Language is a powerful thing. It’s a wonder we can communicate with each other at all. And nowhere is this consistent dance between language and intention more apparent than in the world of our machines.
It turns out that language is difficult. Really difficult. As we use machines to parse difficult information and handle tasks we aren’t so good at, the labels we use for data are a vital part.
Metadata is data about our data. As we tackle big data within contract management, we’ll have to pay attention to these critical pieces to help machines figure out how to communicate with us.
What is Metadata?
Metadata is data about data. That’s it. In fact, you’ve been dealing with metadata your whole life. It’s just in lower-fi forms than the types you’re seeing throughout your contract management process.
Pick up a book. You find metadata about the contents – i.e., the table of contents, for example, or chapter headings. Even the back of the book contains metadata about the book. Same with movies–your Netflix and Hulu browsing would be impossible without it.
Metadata gives us direction and helps us make decisions using the data available to us. It organizes information based on what it is rather than where it is. Metadata done right allows for consistency and readily available information across the board.
Types of Metadata
Metadata comes in different types but three are key for contract management. They help organizations consistently find and define any information they have, whether it’s all simple structured data or petabytes of unstructured big data. Wrangling that data hinges on labeling your metadata.

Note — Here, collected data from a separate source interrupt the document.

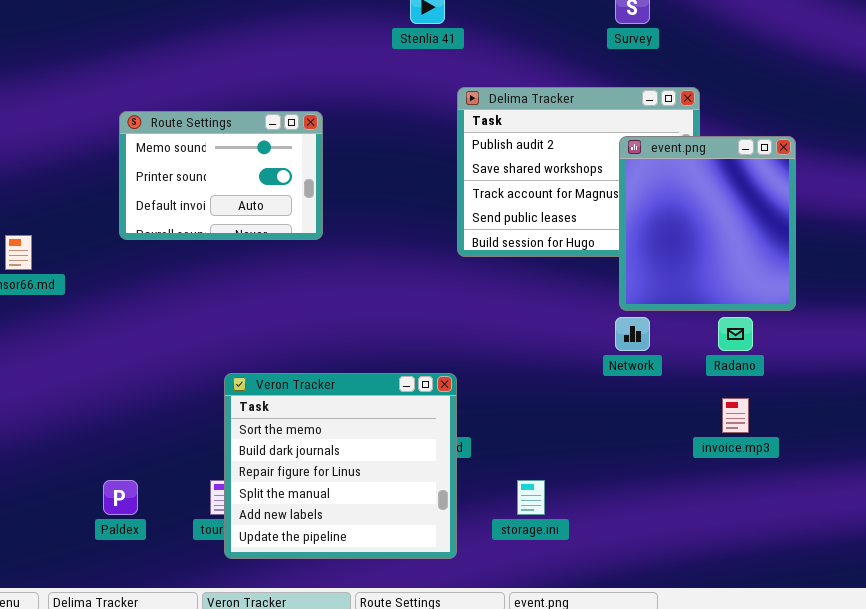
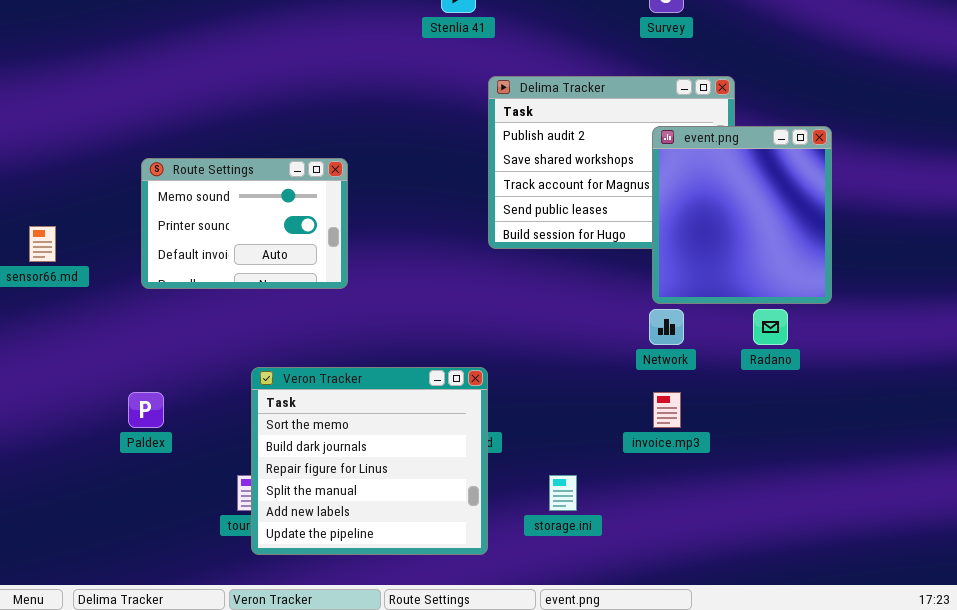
Route Settings: [119,111,323,240] -> [141,158,348,289], moved
invoice.mp3: [722,398,749,433] -> [653,392,681,428], moved
Paldex: [103,480,138,515] -> [128,392,164,428], moved

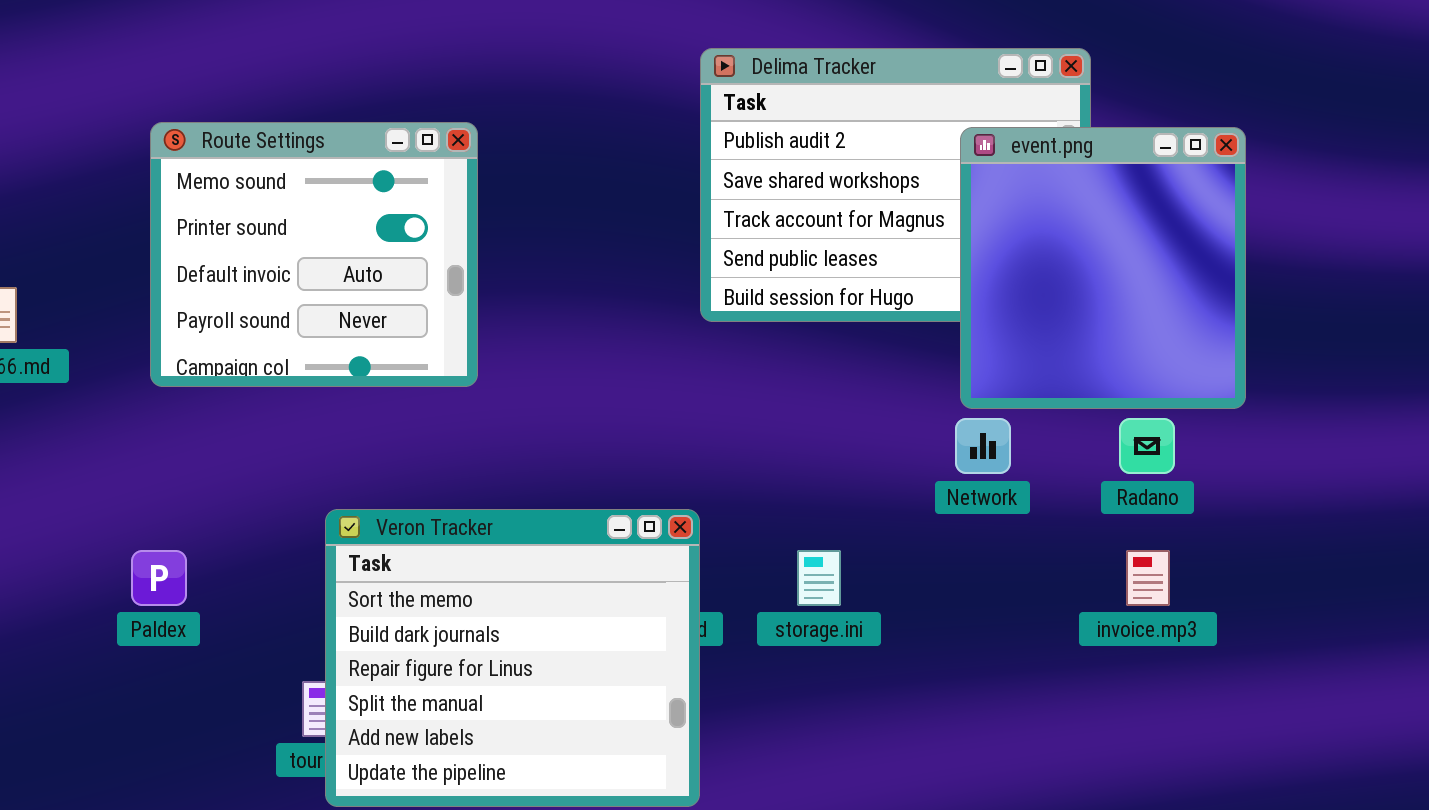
Route Settings: [141,158,348,289] -> [150,122,478,387], resized
invoice.mp3: [653,392,681,428] -> [1126,550,1170,606], moved
storage.ini: [549,475,577,511] -> [797,550,841,606], moved

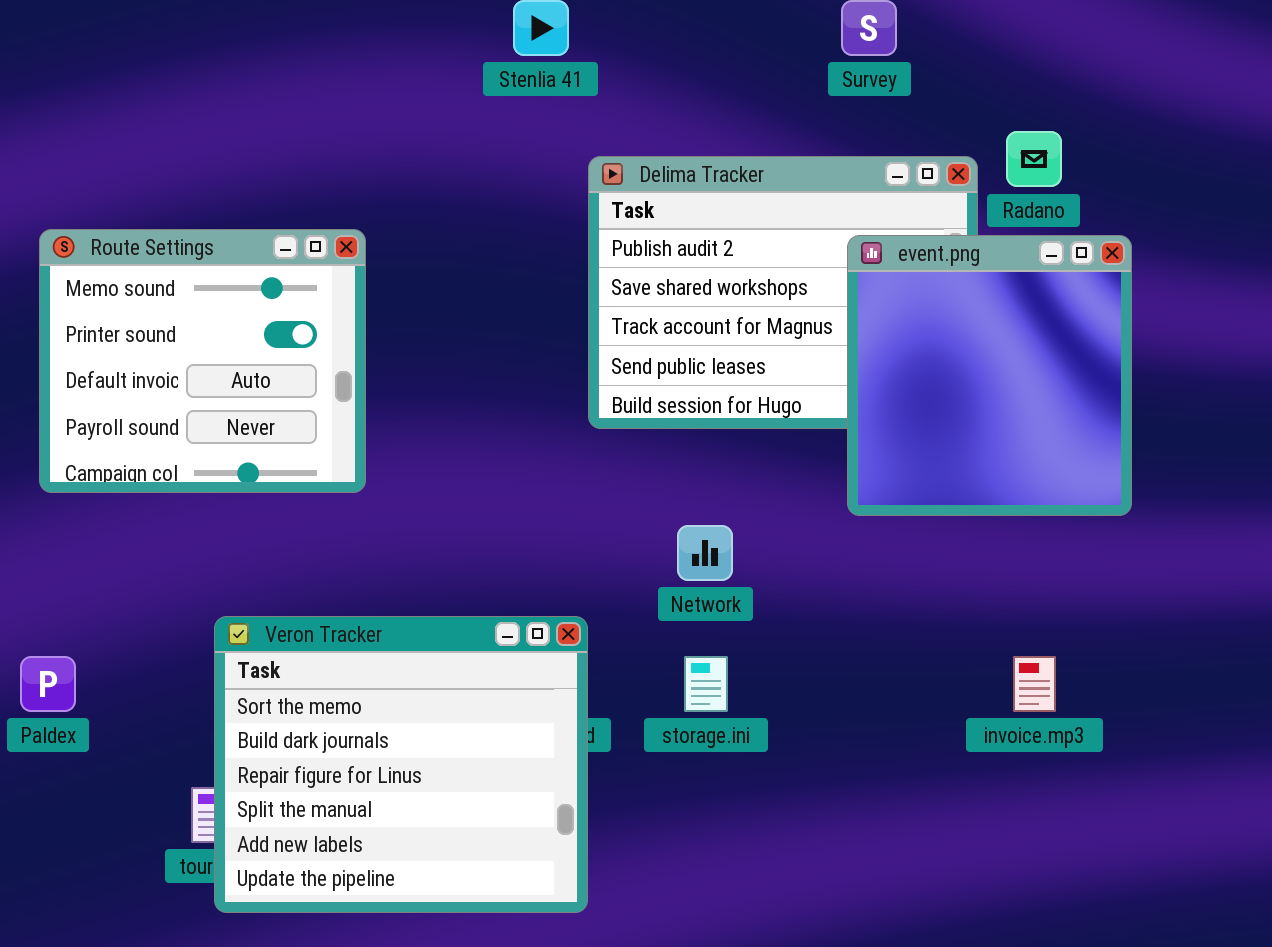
Network: [955,418,1011,474] -> [677,525,733,581], moved
Radano: [1119,418,1175,474] -> [1006,131,1062,187], moved

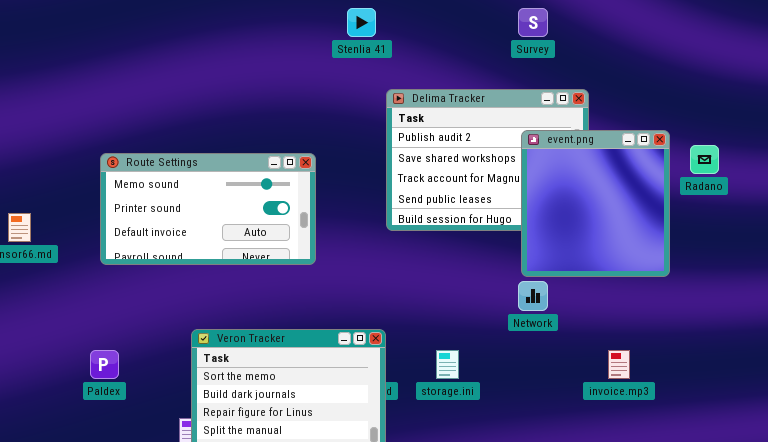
Radano: [1006,131,1062,187] -> [690,145,719,174], moved
Route Settings: [39,229,366,493] -> [100,153,316,265], resized
Network: [677,525,733,581] -> [518,281,548,311], moved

Structural Metadata (a.k.a. Technical Metadata)
The first type, structural, defines how a piece of data is organized. Much the way you store documents in folders of similar types on your desktop, structural metadata tells organizations something about the relationship of a piece of data to another piece, as well as whether it’s part of a single collection of data, or multiple collections.
One structural metadata example would be identifying particular pieces of boilerplate language as belonging standard to a certain type of contract. That defines the language’s relationship to certain types of agreements.
The second type of metadata, Administrative, defines how the original piece of data was created and its relative clauses (think who has permission to access the data, or how long it’s existed).
Administrative data makes use of technical data to render files, preservation metadata for instructions for how to preserve and maintain that piece of data, and rights metadata like who has access to it.
An administrative data example might include a document’s creation date, or editing dates. It could also include things like permissions management.
Descriptive metadata is the key to organizing data. It defines data by type, keyword, author, or name, among many other descriptive markers. Anything that can be used later to find a relevant piece of data falls under descriptive.
Examples of descriptive metadata include things like file dimensions, section descriptions, keywords, author name, and a robust list of other types of identifiers that help distinguish individual pieces of data.
Descriptive metadata can be the most difficult to manage because of that pesky language problem we started with. For example, if you call something a “contract,” and a partner calls it an “agreement,” you might understand that the two are the same, but a machine wouldn’t.
What is Contract Metadata?
Contract metadata helps your organization define and organize contracts, but with the advance of AI contract repositories, it’s so much more. Metadata is what allows the machines to “talk” to your team, exchanging information in a more human-like way and making connections between seemingly disparate data sets.
Your contract management process requires a workflow built around accurate metadata. If you want notifications of deadlines coming up, your deadline metadata must be precise. If you want searchable contract repositories to make creating new contracts and checking for consistency easier, you need that metadata.
Many companies accomplish this through simple tags, but the tagging process can be highly subjective. It’s certainly helpful for organizing in a holistic, free-flowing sort of way, but when you leave it up to your users, you could run into the “contract” versus “agreement” issue.
Contract Metadata Examples:
- contract type
- counterparty name
- contract value
- contract expiry or renewal
These certainly aren’t exhaustive, but it’s a good start.
Why is Metadata Important?
Metadata is essential for helping contracts become fully searchable and reportable. With the right metadata, your system can track contracts over time to report back on their efficacy, and flag inconsistencies in different terms and conditions.
A well-defined contract has clear and comprehensive terms outlining that specific agreement, but here’s the thing. Unless you’re a one-person show with just a handful of deals a year, no one on your team has time to read all the available contracts to find examples or pertinent information–that’s where metadata comes in.
It unlocks the value of your contracts by making them fully searchable. Your organization can make strategic decisions based on the data itself. It can also return your human team members to doing what they do best–innovating and building relationships.
Contract management software with metadata can take care of parsing complex language. It can flag for issues like compliance or renewals, and ensure you’re always prepared. Whether a renegotiation is coming up or the next wave of GDPR is changing how you do business, you can be prepared with the right metadata.
Contract Metadata is Key to Business Value
Your business value is tied so closely to your contracts that metadata about those contracts is the only way to move forward. Ensure your business has the right information on hand at all times and is best equipped to build agreements moving forward.